*** PROVIDED DATA ***
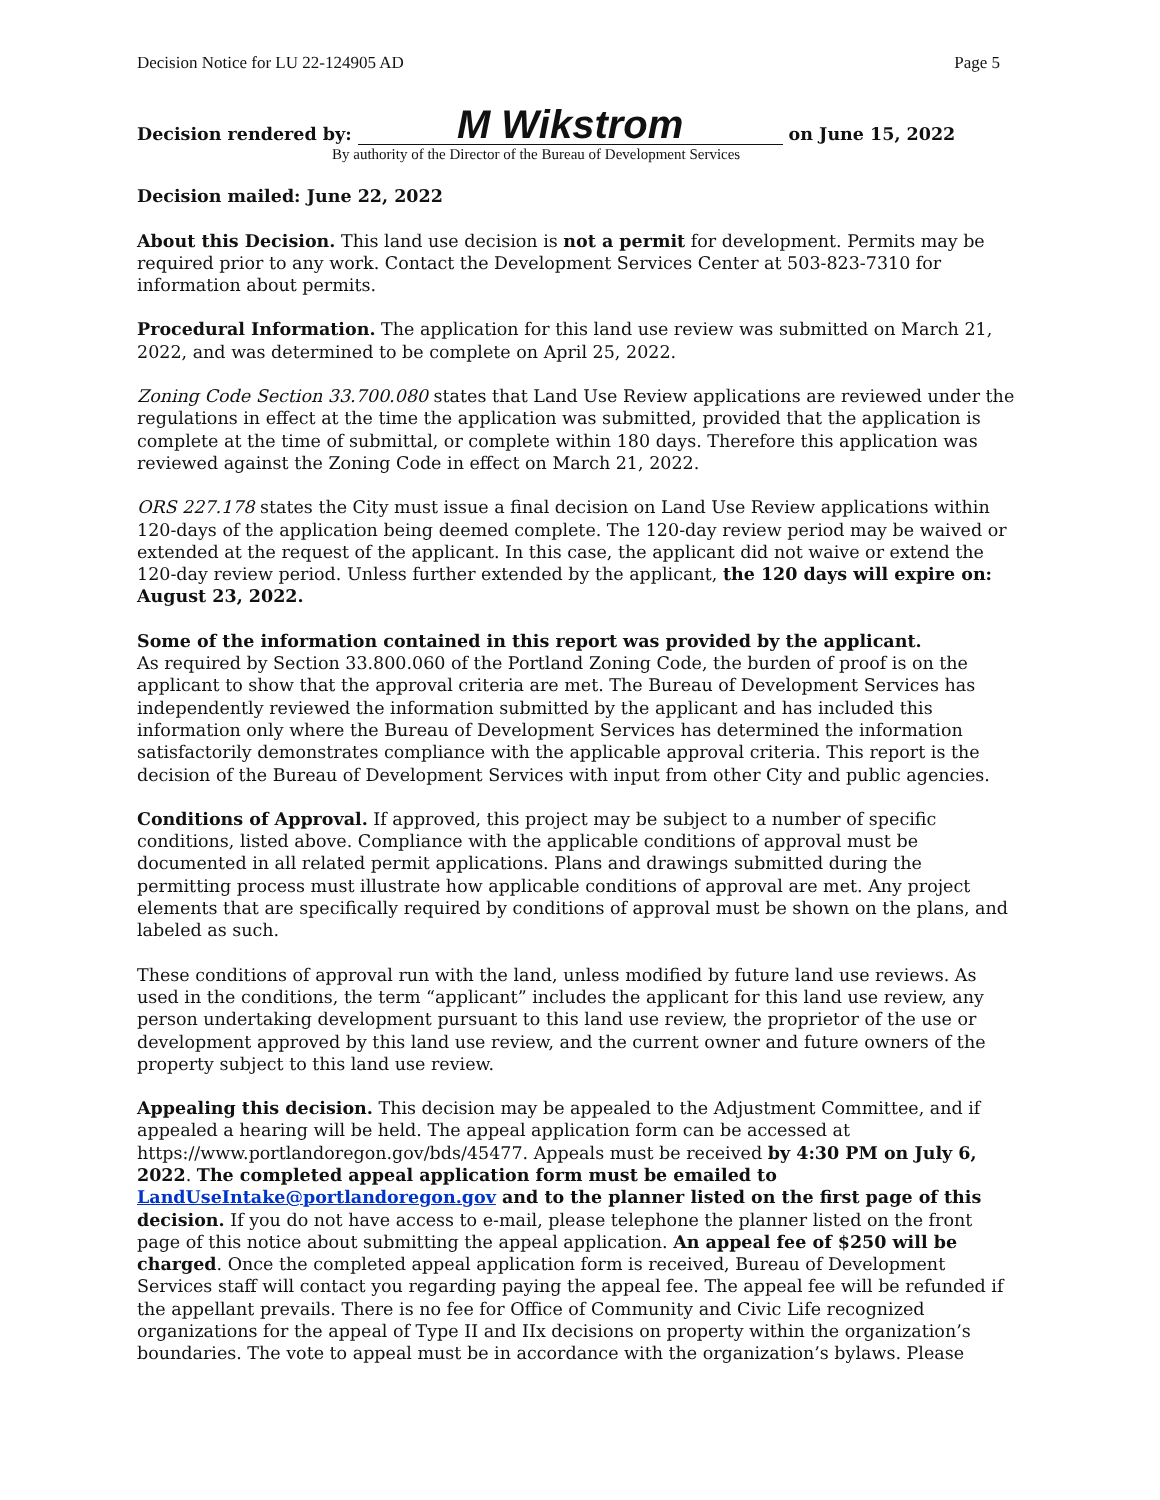Decision Notice for LU 22-124905 AD Page 5
Decision rendered by: M Wikstrom on June 15, 2022
By authority of the Director of the Bureau of Development Services
Decision mailed: June 22, 2022
About this Decision. This land use decision is not a permit for development. Permits may be required prior to any work. Contact the Development Services Center at 503-823-7310 for information about permits.
Procedural Information. The application for this land use review was submitted on March 21, 2022, and was determined to be complete on April 25, 2022.
Zoning Code Section 33.700.080 states that Land Use Review applications are reviewed under the regulations in effect at the time the application was submitted, provided that the application is complete at the time of submittal, or complete within 180 days. Therefore this application was reviewed against the Zoning Code in effect on March 21, 2022.
ORS 227.178 states the City must issue a final decision on Land Use Review applications within 120-days of the application being deemed complete. The 120-day review period may be waived or extended at the request of the applicant. In this case, the applicant did not waive or extend the 120-day review period. Unless further extended by the applicant, the 120 days will expire on: August 23, 2022.
Some of the information contained in this report was provided by the applicant.
As required by Section 33.800.060 of the Portland Zoning Code, the burden of proof is on the applicant to show that the approval criteria are met. The Bureau of Development Services has independently reviewed the information submitted by the applicant and has included this information only where the Bureau of Development Services has determined the information satisfactorily demonstrates compliance with the applicable approval criteria. This report is the decision of the Bureau of Development Services with input from other City and public agencies.
Conditions of Approval. If approved, this project may be subject to a number of specific conditions, listed above. Compliance with the applicable conditions of approval must be documented in all related permit applications. Plans and drawings submitted during the permitting process must illustrate how applicable conditions of approval are met. Any project elements that are specifically required by conditions of approval must be shown on the plans, and labeled as such.
These conditions of approval run with the land, unless modified by future land use reviews. As used in the conditions, the term “applicant” includes the applicant for this land use review, any person undertaking development pursuant to this land use review, the proprietor of the use or development approved by this land use review, and the current owner and future owners of the property subject to this land use review.
Appealing this decision. This decision may be appealed to the Adjustment Committee, and if appealed a hearing will be held. The appeal application form can be accessed at https://www.portlandoregon.gov/bds/45477. Appeals must be received by 4:30 PM on July 6, 2022. The completed appeal application form must be emailed to LandUseIntake@portlandoregon.gov and to the planner listed on the first page of this decision. If you do not have access to e-mail, please telephone the planner listed on the front page of this notice about submitting the appeal application. An appeal fee of $250 will be charged. Once the completed appeal application form is received, Bureau of Development Services staff will contact you regarding paying the appeal fee. The appeal fee will be refunded if the appellant prevails. There is no fee for Office of Community and Civic Life recognized organizations for the appeal of Type II and IIx decisions on property within the organization’s boundaries. The vote to appeal must be in accordance with the organization’s bylaws. Please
*** End of PROVIDED DATA ***
WORK REQUIRED | Wherever the string "June" appears in the listing above, show the whole line.

OUTPUT OF THE TASK |
Decision rendered by: M Wikstrom on June 15, 2022
Decision mailed: June 22, 2022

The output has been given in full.